### How to complete this task
Your answer should hold the data exactly as given, minus any picture.

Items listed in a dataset
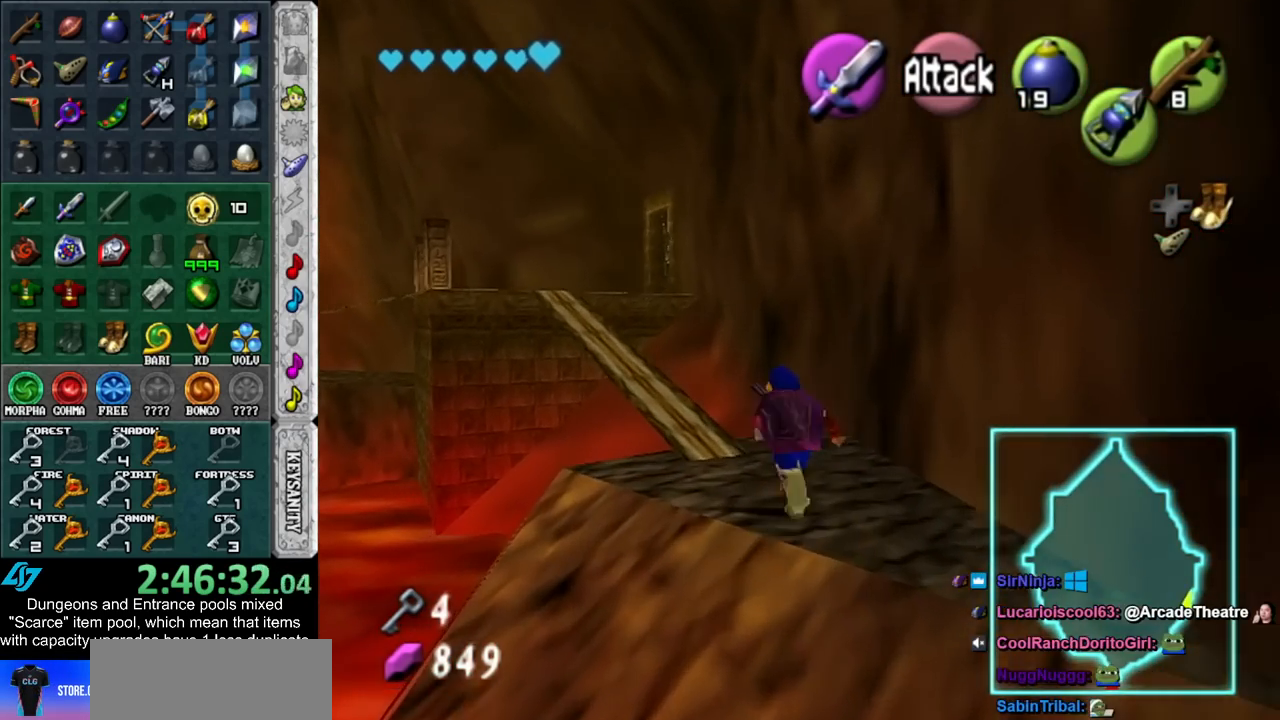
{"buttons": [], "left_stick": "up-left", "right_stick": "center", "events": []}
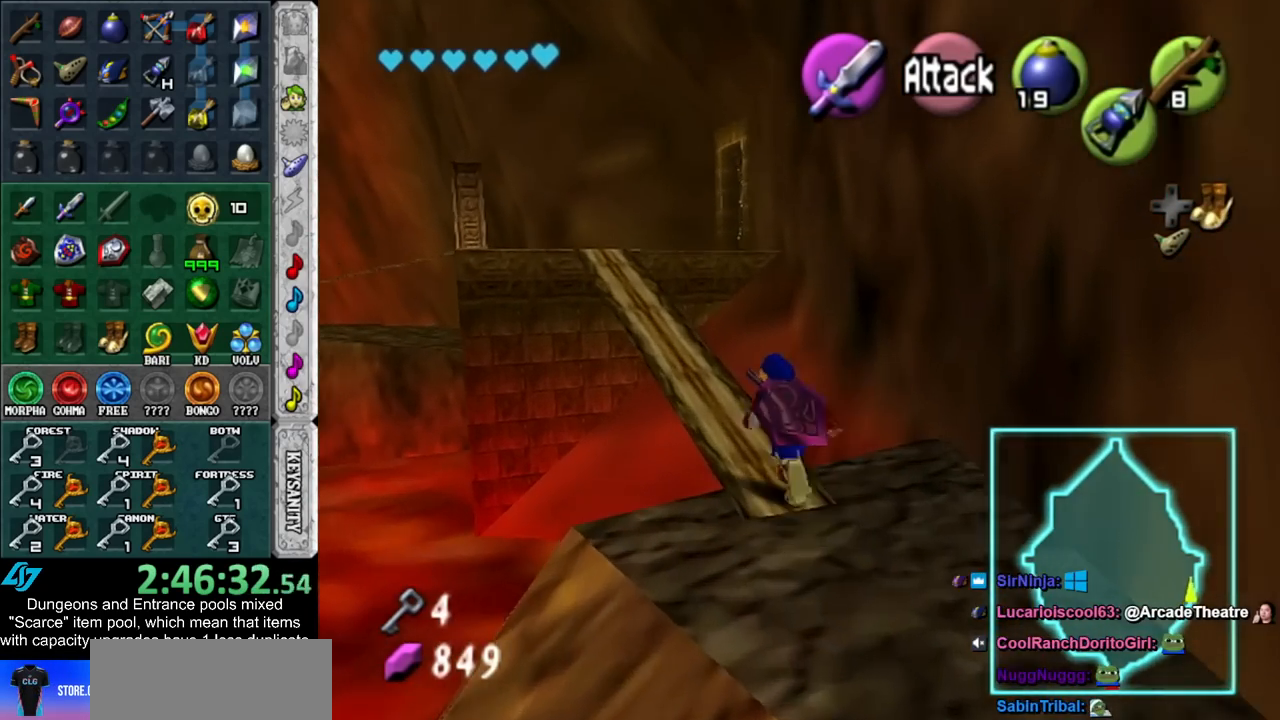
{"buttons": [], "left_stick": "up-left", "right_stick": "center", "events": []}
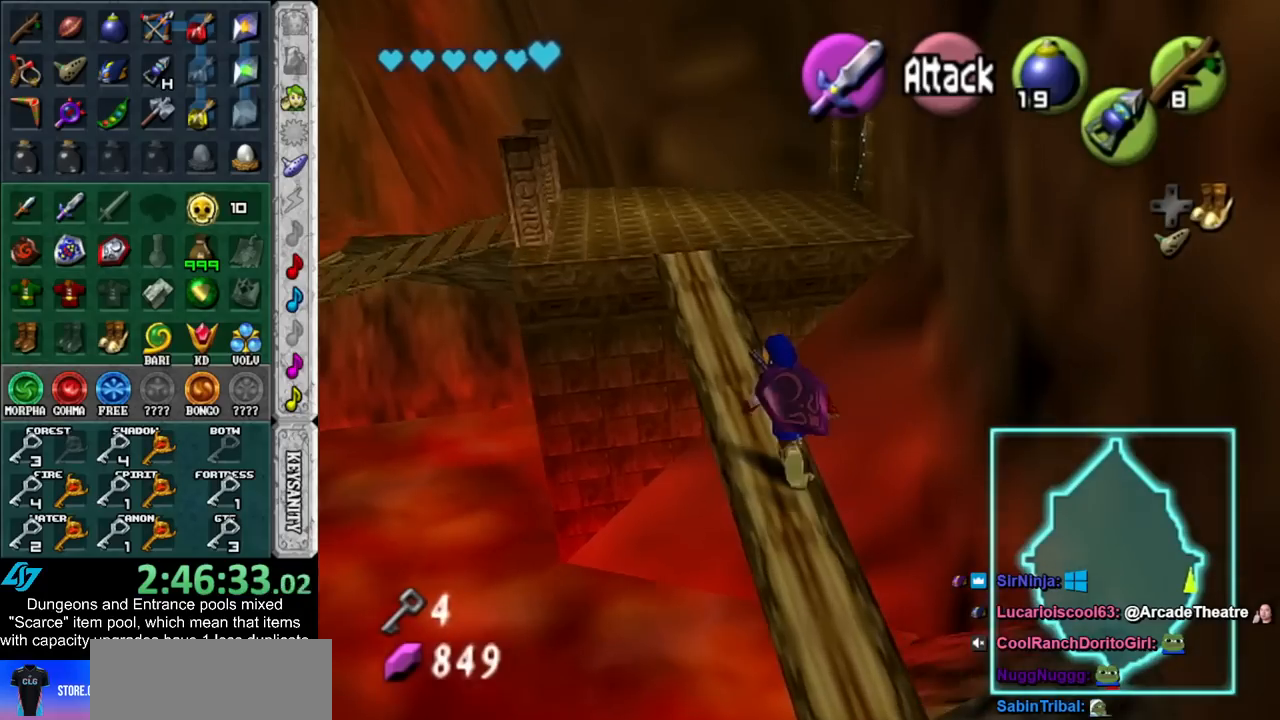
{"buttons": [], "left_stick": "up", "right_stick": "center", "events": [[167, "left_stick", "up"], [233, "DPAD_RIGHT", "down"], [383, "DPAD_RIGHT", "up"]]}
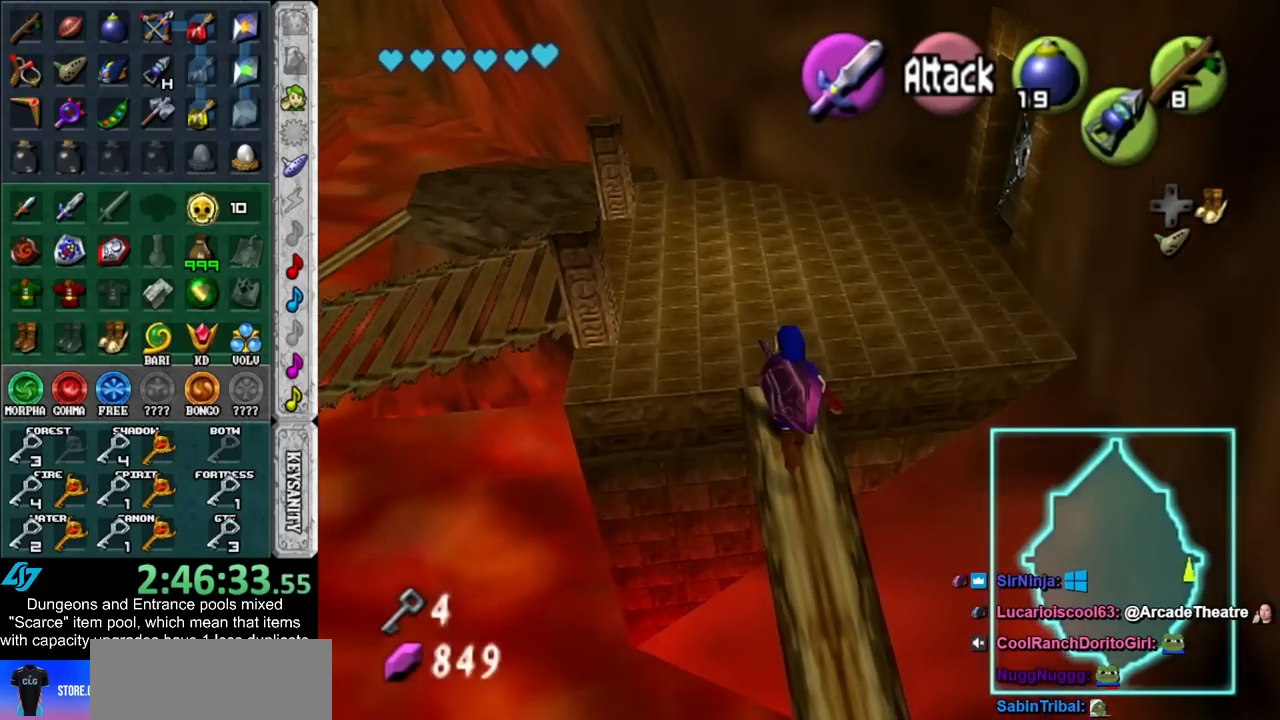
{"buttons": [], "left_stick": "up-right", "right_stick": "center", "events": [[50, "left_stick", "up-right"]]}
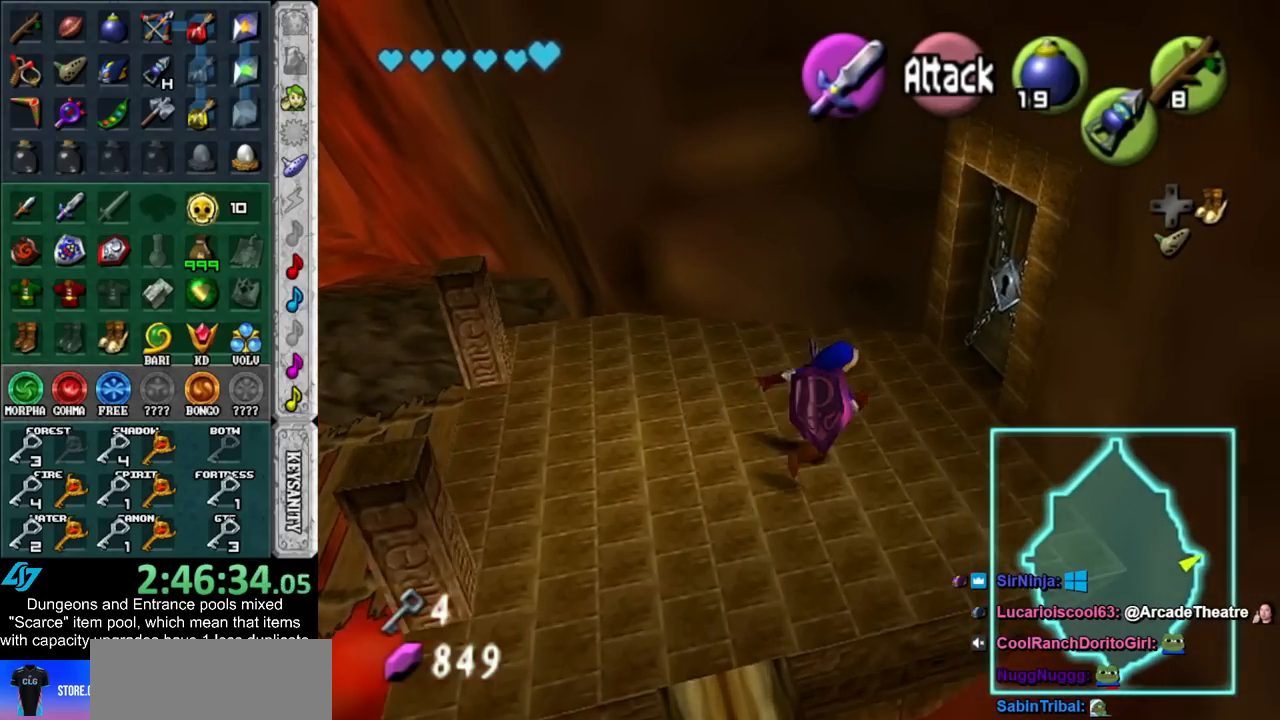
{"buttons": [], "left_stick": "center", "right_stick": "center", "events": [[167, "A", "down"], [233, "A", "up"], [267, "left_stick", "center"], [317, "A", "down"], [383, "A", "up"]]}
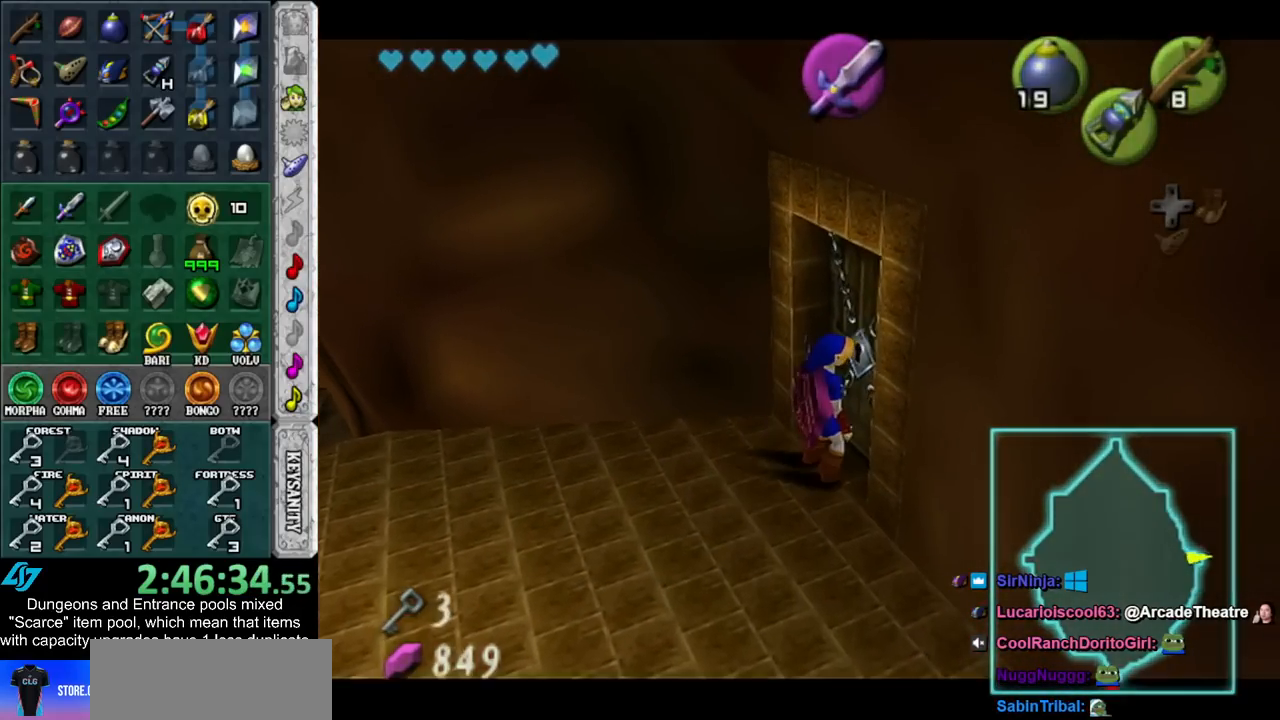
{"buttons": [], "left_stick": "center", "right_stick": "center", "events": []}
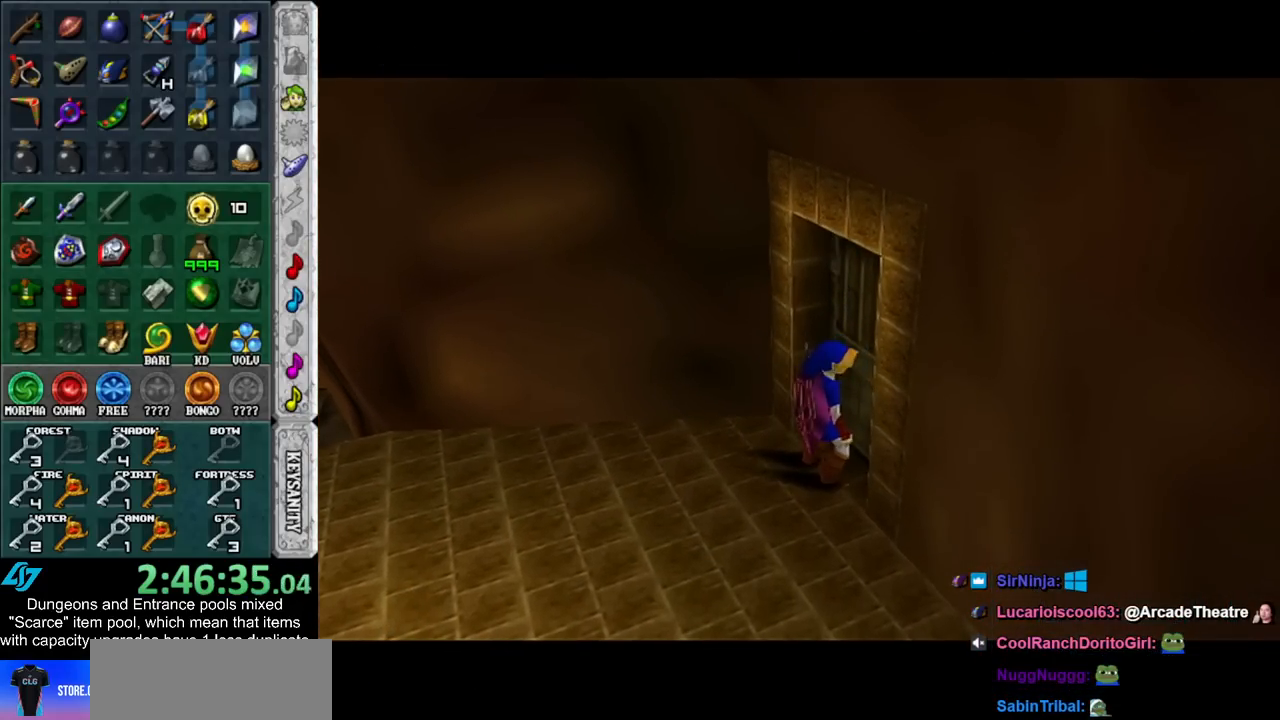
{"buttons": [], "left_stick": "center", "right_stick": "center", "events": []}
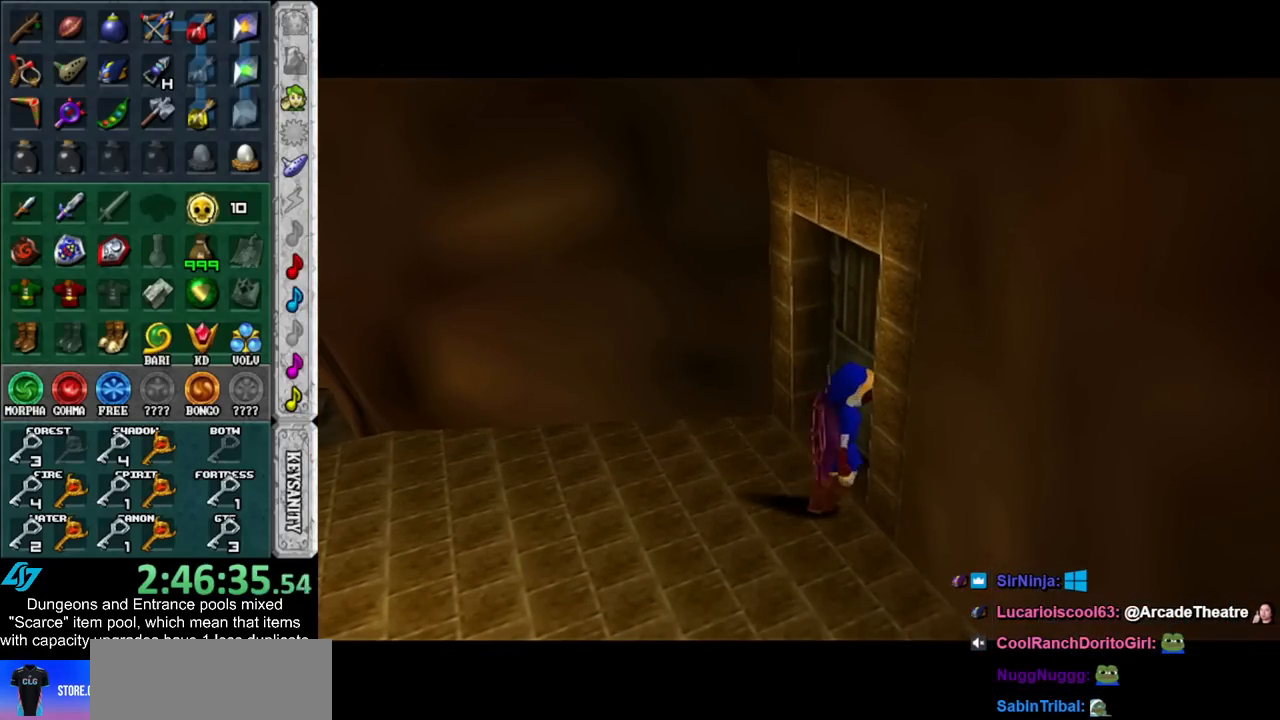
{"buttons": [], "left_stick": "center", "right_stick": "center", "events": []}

### Response
{"buttons": [], "left_stick": "up-left", "right_stick": "center", "events": []}
{"buttons": [], "left_stick": "up-left", "right_stick": "center", "events": []}
{"buttons": [], "left_stick": "up", "right_stick": "center", "events": [[167, "left_stick", "up"], [233, "DPAD_RIGHT", "down"], [383, "DPAD_RIGHT", "up"]]}
{"buttons": [], "left_stick": "up-right", "right_stick": "center", "events": [[50, "left_stick", "up-right"]]}
{"buttons": [], "left_stick": "center", "right_stick": "center", "events": [[167, "A", "down"], [233, "A", "up"], [267, "left_stick", "center"], [317, "A", "down"], [383, "A", "up"]]}
{"buttons": [], "left_stick": "center", "right_stick": "center", "events": []}
{"buttons": [], "left_stick": "center", "right_stick": "center", "events": []}
{"buttons": [], "left_stick": "center", "right_stick": "center", "events": []}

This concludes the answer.